As reported in Mining Weekly last week, Rio Tinto, BHP and BlueScope announced a new framework agreement for a pilot facility to demonstrate that the production of molten iron from Pilbara ores was feasible using renewable power, combined with DRI process technology.

The DRI-electric arc furnace (EAF) steelmaking pathway using gas is a mature and established technology in places such as the Middle East that do not have coal reserves, says Nicholas.

He notes that DRI technology providers have shown that their equipment is compatible with a switch from gas to green hydrogen, thereby providing a route to near-zero emissions steelmaking.

However, DRI-EAF requires a higher grade of iron-ore than most of the ore produced in the Pilbara.

“A shift away from coal-consuming blast furnaces to DRI is, therefore, a major long-term challenge to Australia’s biggest export,” he says.

Three of the four big iron-ore miners are, consequently, planning to increase the production of higher, direct reduction- (DR-) grade ore.

Brazilian iron-ore miner Vale – already the world’s largest producer of DR-grade ore – is planning to increase production in an attempt to fill the 70-million-tonne-a-year DR-grade ore supply gap it sees emerging by 2030 as DRI-based steel production grows.

Further, Rio Tinto and green energy, metals and technology company Fortescue are also planning major projects in Africa to increase their production of high-grade iron-ore.

» Work instructions
1) List every company named in the iron-ore passage, leaving out the publication it cites.
2) According to the iron-ore passage, what size of DR-grade ore supply gap does Vale see emerging by 2030?
3) Please continue the passage on iron-ore and DRI steelmaking from its final sentence onward.

[Stored records]

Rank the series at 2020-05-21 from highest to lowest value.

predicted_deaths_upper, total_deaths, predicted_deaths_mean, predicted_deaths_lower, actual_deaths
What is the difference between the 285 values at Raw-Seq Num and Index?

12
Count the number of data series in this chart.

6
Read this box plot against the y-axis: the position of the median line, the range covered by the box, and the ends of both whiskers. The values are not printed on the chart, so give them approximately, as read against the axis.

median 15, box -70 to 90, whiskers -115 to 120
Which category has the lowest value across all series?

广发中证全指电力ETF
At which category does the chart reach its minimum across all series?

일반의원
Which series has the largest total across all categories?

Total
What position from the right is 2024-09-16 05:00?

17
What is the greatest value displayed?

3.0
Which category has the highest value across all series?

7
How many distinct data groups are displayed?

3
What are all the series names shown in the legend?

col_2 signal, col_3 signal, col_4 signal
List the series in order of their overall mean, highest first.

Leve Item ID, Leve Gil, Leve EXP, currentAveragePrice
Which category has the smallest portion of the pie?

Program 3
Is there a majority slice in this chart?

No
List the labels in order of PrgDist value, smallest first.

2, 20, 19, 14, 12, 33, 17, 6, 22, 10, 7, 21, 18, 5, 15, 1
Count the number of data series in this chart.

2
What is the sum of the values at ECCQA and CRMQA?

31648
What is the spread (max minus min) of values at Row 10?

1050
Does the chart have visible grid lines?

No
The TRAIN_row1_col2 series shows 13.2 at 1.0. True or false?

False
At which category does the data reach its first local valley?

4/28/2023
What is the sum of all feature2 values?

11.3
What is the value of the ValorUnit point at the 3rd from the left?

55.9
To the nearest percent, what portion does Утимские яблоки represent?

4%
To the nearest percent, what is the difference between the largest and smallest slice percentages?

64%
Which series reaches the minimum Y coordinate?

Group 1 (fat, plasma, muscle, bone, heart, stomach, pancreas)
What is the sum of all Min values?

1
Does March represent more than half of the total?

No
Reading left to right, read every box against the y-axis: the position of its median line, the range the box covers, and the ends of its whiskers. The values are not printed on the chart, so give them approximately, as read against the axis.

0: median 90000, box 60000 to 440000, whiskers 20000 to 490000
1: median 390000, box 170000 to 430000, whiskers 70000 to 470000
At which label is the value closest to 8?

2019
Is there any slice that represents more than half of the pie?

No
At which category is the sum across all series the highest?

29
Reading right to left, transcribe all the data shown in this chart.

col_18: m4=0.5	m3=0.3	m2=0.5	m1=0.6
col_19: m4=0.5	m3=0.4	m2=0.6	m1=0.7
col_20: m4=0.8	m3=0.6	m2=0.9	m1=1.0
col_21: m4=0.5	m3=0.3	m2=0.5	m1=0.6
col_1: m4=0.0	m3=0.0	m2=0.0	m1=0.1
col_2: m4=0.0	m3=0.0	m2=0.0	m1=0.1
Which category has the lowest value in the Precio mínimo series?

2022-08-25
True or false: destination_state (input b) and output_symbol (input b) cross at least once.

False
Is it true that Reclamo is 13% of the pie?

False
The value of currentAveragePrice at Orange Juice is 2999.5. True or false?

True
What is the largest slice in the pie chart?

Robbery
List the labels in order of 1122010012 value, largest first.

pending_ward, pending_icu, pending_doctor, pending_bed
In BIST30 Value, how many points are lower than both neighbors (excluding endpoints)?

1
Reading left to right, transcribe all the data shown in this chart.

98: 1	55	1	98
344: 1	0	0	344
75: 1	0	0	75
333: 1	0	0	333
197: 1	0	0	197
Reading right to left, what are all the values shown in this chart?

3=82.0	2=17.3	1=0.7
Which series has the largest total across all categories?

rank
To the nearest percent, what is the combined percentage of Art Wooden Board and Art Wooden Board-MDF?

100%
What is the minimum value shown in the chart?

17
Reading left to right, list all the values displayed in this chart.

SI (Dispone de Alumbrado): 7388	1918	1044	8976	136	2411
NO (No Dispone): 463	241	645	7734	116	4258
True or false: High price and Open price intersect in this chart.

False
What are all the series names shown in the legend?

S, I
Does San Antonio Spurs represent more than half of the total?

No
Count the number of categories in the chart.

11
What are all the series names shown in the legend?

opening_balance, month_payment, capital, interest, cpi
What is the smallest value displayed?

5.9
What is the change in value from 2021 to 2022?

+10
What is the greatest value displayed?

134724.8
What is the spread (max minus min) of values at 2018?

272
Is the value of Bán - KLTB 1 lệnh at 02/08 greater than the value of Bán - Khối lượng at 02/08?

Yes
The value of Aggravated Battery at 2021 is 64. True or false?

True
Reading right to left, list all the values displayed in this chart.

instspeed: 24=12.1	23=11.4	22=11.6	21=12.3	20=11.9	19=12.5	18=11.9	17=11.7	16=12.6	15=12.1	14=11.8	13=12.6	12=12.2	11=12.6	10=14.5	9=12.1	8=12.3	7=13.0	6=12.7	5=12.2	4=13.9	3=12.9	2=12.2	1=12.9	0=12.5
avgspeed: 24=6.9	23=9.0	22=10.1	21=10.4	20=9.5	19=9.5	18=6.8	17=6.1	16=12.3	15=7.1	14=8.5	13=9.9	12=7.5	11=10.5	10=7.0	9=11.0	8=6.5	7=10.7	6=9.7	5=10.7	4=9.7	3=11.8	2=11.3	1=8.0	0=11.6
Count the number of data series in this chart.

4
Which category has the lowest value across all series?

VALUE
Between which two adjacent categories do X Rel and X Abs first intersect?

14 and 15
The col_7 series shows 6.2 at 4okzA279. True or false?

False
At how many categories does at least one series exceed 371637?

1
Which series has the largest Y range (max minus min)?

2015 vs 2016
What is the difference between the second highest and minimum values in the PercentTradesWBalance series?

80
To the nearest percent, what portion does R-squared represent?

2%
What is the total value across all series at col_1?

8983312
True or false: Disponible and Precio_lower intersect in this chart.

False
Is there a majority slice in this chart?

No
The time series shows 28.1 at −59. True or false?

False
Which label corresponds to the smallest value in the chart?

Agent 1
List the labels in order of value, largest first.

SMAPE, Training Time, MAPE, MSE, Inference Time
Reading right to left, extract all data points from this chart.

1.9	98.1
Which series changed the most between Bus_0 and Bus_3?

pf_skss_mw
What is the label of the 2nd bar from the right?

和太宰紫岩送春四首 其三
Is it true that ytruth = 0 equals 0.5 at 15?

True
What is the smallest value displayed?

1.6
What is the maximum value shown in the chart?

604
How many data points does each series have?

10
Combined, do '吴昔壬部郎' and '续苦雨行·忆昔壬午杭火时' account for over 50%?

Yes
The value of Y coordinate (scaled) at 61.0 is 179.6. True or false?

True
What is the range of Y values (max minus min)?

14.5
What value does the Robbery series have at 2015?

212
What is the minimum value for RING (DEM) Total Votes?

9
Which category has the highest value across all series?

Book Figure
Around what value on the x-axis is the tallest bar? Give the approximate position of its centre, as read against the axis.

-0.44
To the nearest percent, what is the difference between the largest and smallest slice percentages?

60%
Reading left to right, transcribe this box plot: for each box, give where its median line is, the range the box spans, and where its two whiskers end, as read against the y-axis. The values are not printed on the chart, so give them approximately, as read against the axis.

» Answers to the exercise
1) Rio Tinto, BHP, BlueScope, Vale, Fortescue

2) A gap of 70 million tonnes a year.

3)
BHP, however, is not targeting high-grade ore and is instead leaning more heavily on unproven carbon capture solutions that would allow the continued use of its metallurgical coal, says Nicholas.

“An alternative to increased DR-grade ore supplies is to find ways to allow use of lower-grade ore in DRI-based steelmaking. A promising way of achieving this is via an electric smelting furnace (ESF) – combining a DRI shaft furnace with a melting step to allow the removal of impurities. Both Rio Tinto and BHP have been separately investigating this type of pathway and they will now share what they have learnt so far.”

Nicholas explains that German steelmaker thyssenkrupp is already in the process of replacing the first of four blast furnaces with a DRI-melter combination that will allow them to continue using blast furnace grade ore.

Meanwhile, Fortescue is exploring a pathway towards its 2040 net zero Scope 3 emissions target.

“In contrast, BHP and Rio don’t have a measurable Scope 3 emissions target. With global pressure growing on Scope 3 emissions, this new collaboration limits the companies’ excuses on this even further.”

At the announcement of its collaboration with BHP and Rio Tinto, BlueScope Australian steel products CEO Tania Archibald said: “We believe DRI is the most prospective technology to decarbonise our Australian business…”

Nicholas highlights that the new collaboration on DRI could be eligible for government support through the National Reconstruction Fund or the Australian Renewable Energy Agency, adding that this would be a better way to ‘future proof’ Australia’s biggest export and its steel industry than helping lock in coal-based steelmaking for up to two decades.

To date, virtually all steel companies that plan to build low-carbon steelmaking capacity at commercial scale have opted for hydrogen-based or hydrogen-ready DRI plants, rather than CCUS.

The 2030 project pipeline of DRI plants has grown to 94-million tonnes a year, while the pipeline for commercial-scale CCUS on blast furnace-based operations amounts to one-million tonnes a year.

Hence, he argues that there are two realistic low-carbon technology pathways for steelmaking, namely the established DRI-EAF pathway necessitating increased supply of DR-grade ore, and the developing DRI-smelter pathway allowing use of Pilbara ore in low-carbon steelmaking.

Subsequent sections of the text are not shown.